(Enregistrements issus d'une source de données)
--------------------------------------------------

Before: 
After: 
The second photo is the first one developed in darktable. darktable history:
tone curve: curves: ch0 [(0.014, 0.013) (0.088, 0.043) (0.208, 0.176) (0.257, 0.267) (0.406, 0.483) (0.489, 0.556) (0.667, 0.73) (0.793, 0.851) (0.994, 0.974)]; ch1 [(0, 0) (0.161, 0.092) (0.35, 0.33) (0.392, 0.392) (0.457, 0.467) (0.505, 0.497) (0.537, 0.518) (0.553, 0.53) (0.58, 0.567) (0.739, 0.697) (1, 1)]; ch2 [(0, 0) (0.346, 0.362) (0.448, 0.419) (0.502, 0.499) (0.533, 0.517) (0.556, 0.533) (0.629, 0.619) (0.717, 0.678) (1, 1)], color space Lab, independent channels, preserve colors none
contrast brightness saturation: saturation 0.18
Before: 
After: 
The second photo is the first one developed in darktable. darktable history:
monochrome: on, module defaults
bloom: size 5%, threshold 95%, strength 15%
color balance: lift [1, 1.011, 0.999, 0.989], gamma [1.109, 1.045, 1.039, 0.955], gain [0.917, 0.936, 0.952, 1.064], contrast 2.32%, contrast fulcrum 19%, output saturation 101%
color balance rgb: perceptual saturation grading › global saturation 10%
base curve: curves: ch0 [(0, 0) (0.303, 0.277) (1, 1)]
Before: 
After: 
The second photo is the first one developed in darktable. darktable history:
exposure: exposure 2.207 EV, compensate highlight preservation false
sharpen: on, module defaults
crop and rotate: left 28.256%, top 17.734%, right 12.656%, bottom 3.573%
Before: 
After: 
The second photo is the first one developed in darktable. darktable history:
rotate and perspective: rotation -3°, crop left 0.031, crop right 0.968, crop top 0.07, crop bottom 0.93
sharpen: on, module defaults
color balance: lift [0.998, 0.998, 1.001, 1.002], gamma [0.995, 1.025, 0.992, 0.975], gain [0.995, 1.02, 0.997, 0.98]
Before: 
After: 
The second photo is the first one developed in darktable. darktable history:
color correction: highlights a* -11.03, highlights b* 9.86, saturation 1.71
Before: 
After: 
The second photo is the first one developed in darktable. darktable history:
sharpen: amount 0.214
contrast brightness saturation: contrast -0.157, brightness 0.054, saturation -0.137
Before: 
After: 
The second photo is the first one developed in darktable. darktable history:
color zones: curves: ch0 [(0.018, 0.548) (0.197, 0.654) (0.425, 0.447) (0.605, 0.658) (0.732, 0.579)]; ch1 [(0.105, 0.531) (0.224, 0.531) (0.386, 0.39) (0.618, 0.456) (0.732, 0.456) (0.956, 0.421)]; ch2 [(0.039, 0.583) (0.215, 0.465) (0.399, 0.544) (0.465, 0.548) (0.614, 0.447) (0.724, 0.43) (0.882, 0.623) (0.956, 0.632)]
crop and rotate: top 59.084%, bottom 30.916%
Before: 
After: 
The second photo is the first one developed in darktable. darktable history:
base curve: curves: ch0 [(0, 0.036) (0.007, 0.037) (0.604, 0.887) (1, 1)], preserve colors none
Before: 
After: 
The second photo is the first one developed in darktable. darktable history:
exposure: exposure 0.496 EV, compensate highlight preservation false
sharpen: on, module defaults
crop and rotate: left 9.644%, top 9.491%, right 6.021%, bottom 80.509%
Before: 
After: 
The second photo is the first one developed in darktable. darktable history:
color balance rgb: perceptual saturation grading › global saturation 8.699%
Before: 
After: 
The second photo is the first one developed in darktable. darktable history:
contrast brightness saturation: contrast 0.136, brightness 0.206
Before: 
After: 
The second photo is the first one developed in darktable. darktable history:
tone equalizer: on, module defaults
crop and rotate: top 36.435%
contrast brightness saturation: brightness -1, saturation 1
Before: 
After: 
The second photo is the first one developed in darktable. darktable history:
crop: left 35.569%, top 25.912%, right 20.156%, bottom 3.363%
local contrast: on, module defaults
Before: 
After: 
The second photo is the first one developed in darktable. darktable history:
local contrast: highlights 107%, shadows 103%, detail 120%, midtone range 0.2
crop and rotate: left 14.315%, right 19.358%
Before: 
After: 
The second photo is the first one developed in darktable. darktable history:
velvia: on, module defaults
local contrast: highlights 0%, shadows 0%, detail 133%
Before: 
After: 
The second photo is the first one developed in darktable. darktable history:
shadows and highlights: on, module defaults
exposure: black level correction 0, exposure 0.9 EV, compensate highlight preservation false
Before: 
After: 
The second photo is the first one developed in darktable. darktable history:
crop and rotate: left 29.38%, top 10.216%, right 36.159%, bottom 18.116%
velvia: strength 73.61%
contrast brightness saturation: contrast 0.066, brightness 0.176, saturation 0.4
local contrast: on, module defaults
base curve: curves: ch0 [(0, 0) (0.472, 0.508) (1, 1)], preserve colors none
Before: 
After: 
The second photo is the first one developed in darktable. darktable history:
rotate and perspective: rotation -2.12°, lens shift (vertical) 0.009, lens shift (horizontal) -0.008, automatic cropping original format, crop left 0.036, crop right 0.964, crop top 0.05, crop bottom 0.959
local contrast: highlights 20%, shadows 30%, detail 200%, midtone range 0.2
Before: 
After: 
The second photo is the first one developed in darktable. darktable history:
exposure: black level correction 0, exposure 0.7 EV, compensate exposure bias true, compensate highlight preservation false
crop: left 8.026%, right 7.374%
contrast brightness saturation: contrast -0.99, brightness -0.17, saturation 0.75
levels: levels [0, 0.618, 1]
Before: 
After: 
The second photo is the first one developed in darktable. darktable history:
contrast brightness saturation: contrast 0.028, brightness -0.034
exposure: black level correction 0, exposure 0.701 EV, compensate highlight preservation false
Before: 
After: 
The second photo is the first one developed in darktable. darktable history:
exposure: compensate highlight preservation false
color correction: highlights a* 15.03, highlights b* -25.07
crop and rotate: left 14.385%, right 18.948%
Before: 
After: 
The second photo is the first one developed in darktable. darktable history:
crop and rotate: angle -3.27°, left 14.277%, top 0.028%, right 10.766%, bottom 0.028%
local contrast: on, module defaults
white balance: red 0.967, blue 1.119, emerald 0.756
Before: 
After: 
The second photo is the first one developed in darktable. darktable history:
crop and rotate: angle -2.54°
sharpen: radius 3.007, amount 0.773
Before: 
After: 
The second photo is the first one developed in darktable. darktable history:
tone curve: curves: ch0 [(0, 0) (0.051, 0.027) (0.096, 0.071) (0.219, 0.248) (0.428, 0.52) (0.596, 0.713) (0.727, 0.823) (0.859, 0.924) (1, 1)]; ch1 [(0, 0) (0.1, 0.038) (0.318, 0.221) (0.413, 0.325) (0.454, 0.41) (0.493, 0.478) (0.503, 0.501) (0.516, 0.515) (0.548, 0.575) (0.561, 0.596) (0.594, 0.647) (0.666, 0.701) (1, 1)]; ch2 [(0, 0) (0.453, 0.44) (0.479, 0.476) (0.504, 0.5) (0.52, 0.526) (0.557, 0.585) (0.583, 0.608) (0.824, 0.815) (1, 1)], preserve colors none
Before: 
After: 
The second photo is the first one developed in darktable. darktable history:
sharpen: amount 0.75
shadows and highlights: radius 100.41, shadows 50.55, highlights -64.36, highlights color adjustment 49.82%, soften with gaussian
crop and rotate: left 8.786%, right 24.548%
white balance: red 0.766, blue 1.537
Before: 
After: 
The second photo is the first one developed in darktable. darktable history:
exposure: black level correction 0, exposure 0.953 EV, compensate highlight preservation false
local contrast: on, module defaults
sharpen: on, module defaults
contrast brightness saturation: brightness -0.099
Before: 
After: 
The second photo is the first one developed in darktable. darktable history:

--------------------------------------------------

▸ **Consigne**: Recopiez à l'identique chacune des lignes de tous les enregistrements ci-dessus.

▸ **Réponse attendue**:
Before: 
After: 
The second photo is the first one developed in darktable. darktable history:
tone curve: curves: ch0 [(0.014, 0.013) (0.088, 0.043) (0.208, 0.176) (0.257, 0.267) (0.406, 0.483) (0.489, 0.556) (0.667, 0.73) (0.793, 0.851) (0.994, 0.974)]; ch1 [(0, 0) (0.161, 0.092) (0.35, 0.33) (0.392, 0.392) (0.457, 0.467) (0.505, 0.497) (0.537, 0.518) (0.553, 0.53) (0.58, 0.567) (0.739, 0.697) (1, 1)]; ch2 [(0, 0) (0.346, 0.362) (0.448, 0.419) (0.502, 0.499) (0.533, 0.517) (0.556, 0.533) (0.629, 0.619) (0.717, 0.678) (1, 1)], color space Lab, independent channels, preserve colors none
contrast brightness saturation: saturation 0.18
Before: 
After: 
The second photo is the first one developed in darktable. darktable history:
monochrome: on, module defaults
bloom: size 5%, threshold 95%, strength 15%
color balance: lift [1, 1.011, 0.999, 0.989], gamma [1.109, 1.045, 1.039, 0.955], gain [0.917, 0.936, 0.952, 1.064], contrast 2.32%, contrast fulcrum 19%, output saturation 101%
color balance rgb: perceptual saturation grading › global saturation 10%
base curve: curves: ch0 [(0, 0) (0.303, 0.277) (1, 1)]
Before: 
After: 
The second photo is the first one developed in darktable. darktable history:
exposure: exposure 2.207 EV, compensate highlight preservation false
sharpen: on, module defaults
crop and rotate: left 28.256%, top 17.734%, right 12.656%, bottom 3.573%
Before: 
After: 
The second photo is the first one developed in darktable. darktable history:
rotate and perspective: rotation -3°, crop left 0.031, crop right 0.968, crop top 0.07, crop bottom 0.93
sharpen: on, module defaults
color balance: lift [0.998, 0.998, 1.001, 1.002], gamma [0.995, 1.025, 0.992, 0.975], gain [0.995, 1.02, 0.997, 0.98]
Before: 
After: 
The second photo is the first one developed in darktable. darktable history:
color correction: highlights a* -11.03, highlights b* 9.86, saturation 1.71
Before: 
After: 
The second photo is the first one developed in darktable. darktable history:
sharpen: amount 0.214
contrast brightness saturation: contrast -0.157, brightness 0.054, saturation -0.137
Before: 
After: 
The second photo is the first one developed in darktable. darktable history:
color zones: curves: ch0 [(0.018, 0.548) (0.197, 0.654) (0.425, 0.447) (0.605, 0.658) (0.732, 0.579)]; ch1 [(0.105, 0.531) (0.224, 0.531) (0.386, 0.39) (0.618, 0.456) (0.732, 0.456) (0.956, 0.421)]; ch2 [(0.039, 0.583) (0.215, 0.465) (0.399, 0.544) (0.465, 0.548) (0.614, 0.447) (0.724, 0.43) (0.882, 0.623) (0.956, 0.632)]
crop and rotate: top 59.084%, bottom 30.916%
Before: 
After: 
The second photo is the first one developed in darktable. darktable history:
base curve: curves: ch0 [(0, 0.036) (0.007, 0.037) (0.604, 0.887) (1, 1)], preserve colors none
Before: 
After: 
The second photo is the first one developed in darktable. darktable history:
exposure: exposure 0.496 EV, compensate highlight preservation false
sharpen: on, module defaults
crop and rotate: left 9.644%, top 9.491%, right 6.021%, bottom 80.509%
Before: 
After: 
The second photo is the first one developed in darktable. darktable history:
color balance rgb: perceptual saturation grading › global saturation 8.699%
Before: 
After: 
The second photo is the first one developed in darktable. darktable history:
contrast brightness saturation: contrast 0.136, brightness 0.206
Before: 
After: 
The second photo is the first one developed in darktable. darktable history:
tone equalizer: on, module defaults
crop and rotate: top 36.435%
contrast brightness saturation: brightness -1, saturation 1
Before: 
After: 
The second photo is the first one developed in darktable. darktable history:
crop: left 35.569%, top 25.912%, right 20.156%, bottom 3.363%
local contrast: on, module defaults
Before: 
After: 
The second photo is the first one developed in darktable. darktable history:
local contrast: highlights 107%, shadows 103%, detail 120%, midtone range 0.2
crop and rotate: left 14.315%, right 19.358%
Before: 
After: 
The second photo is the first one developed in darktable. darktable history:
velvia: on, module defaults
local contrast: highlights 0%, shadows 0%, detail 133%
Before: 
After: 
The second photo is the first one developed in darktable. darktable history:
shadows and highlights: on, module defaults
exposure: black level correction 0, exposure 0.9 EV, compensate highlight preservation false
Before: 
After: 
The second photo is the first one developed in darktable. darktable history:
crop and rotate: left 29.38%, top 10.216%, right 36.159%, bottom 18.116%
velvia: strength 73.61%
contrast brightness saturation: contrast 0.066, brightness 0.176, saturation 0.4
local contrast: on, module defaults
base curve: curves: ch0 [(0, 0) (0.472, 0.508) (1, 1)], preserve colors none
Before: 
After: 
The second photo is the first one developed in darktable. darktable history:
rotate and perspective: rotation -2.12°, lens shift (vertical) 0.009, lens shift (horizontal) -0.008, automatic cropping original format, crop left 0.036, crop right 0.964, crop top 0.05, crop bottom 0.959
local contrast: highlights 20%, shadows 30%, detail 200%, midtone range 0.2
Before: 
After: 
The second photo is the first one developed in darktable. darktable history:
exposure: black level correction 0, exposure 0.7 EV, compensate exposure bias true, compensate highlight preservation false
crop: left 8.026%, right 7.374%
contrast brightness saturation: contrast -0.99, brightness -0.17, saturation 0.75
levels: levels [0, 0.618, 1]
Before: 
After: 
The second photo is the first one developed in darktable. darktable history:
contrast brightness saturation: contrast 0.028, brightness -0.034
exposure: black level correction 0, exposure 0.701 EV, compensate highlight preservation false
Before: 
After: 
The second photo is the first one developed in darktable. darktable history:
exposure: compensate highlight preservation false
color correction: highlights a* 15.03, highlights b* -25.07
crop and rotate: left 14.385%, right 18.948%
Before: 
After: 
The second photo is the first one developed in darktable. darktable history:
crop and rotate: angle -3.27°, left 14.277%, top 0.028%, right 10.766%, bottom 0.028%
local contrast: on, module defaults
white balance: red 0.967, blue 1.119, emerald 0.756
Before: 
After: 
The second photo is the first one developed in darktable. darktable history:
crop and rotate: angle -2.54°
sharpen: radius 3.007, amount 0.773
Before: 
After: 
The second photo is the first one developed in darktable. darktable history:
tone curve: curves: ch0 [(0, 0) (0.051, 0.027) (0.096, 0.071) (0.219, 0.248) (0.428, 0.52) (0.596, 0.713) (0.727, 0.823) (0.859, 0.924) (1, 1)]; ch1 [(0, 0) (0.1, 0.038) (0.318, 0.221) (0.413, 0.325) (0.454, 0.41) (0.493, 0.478) (0.503, 0.501) (0.516, 0.515) (0.548, 0.575) (0.561, 0.596) (0.594, 0.647) (0.666, 0.701) (1, 1)]; ch2 [(0, 0) (0.453, 0.44) (0.479, 0.476) (0.504, 0.5) (0.52, 0.526) (0.557, 0.585) (0.583, 0.608) (0.824, 0.815) (1, 1)], preserve colors none
Before: 
After: 
The second photo is the first one developed in darktable. darktable history:
sharpen: amount 0.75
shadows and highlights: radius 100.41, shadows 50.55, highlights -64.36, highlights color adjustment 49.82%, soften with gaussian
crop and rotate: left 8.786%, right 24.548%
white balance: red 0.766, blue 1.537
Before: 
After: 
The second photo is the first one developed in darktable. darktable history:
exposure: black level correction 0, exposure 0.953 EV, compensate highlight preservation false
local contrast: on, module defaults
sharpen: on, module defaults
contrast brightness saturation: brightness -0.099
Before: 
After: 
The second photo is the first one developed in darktable. darktable history:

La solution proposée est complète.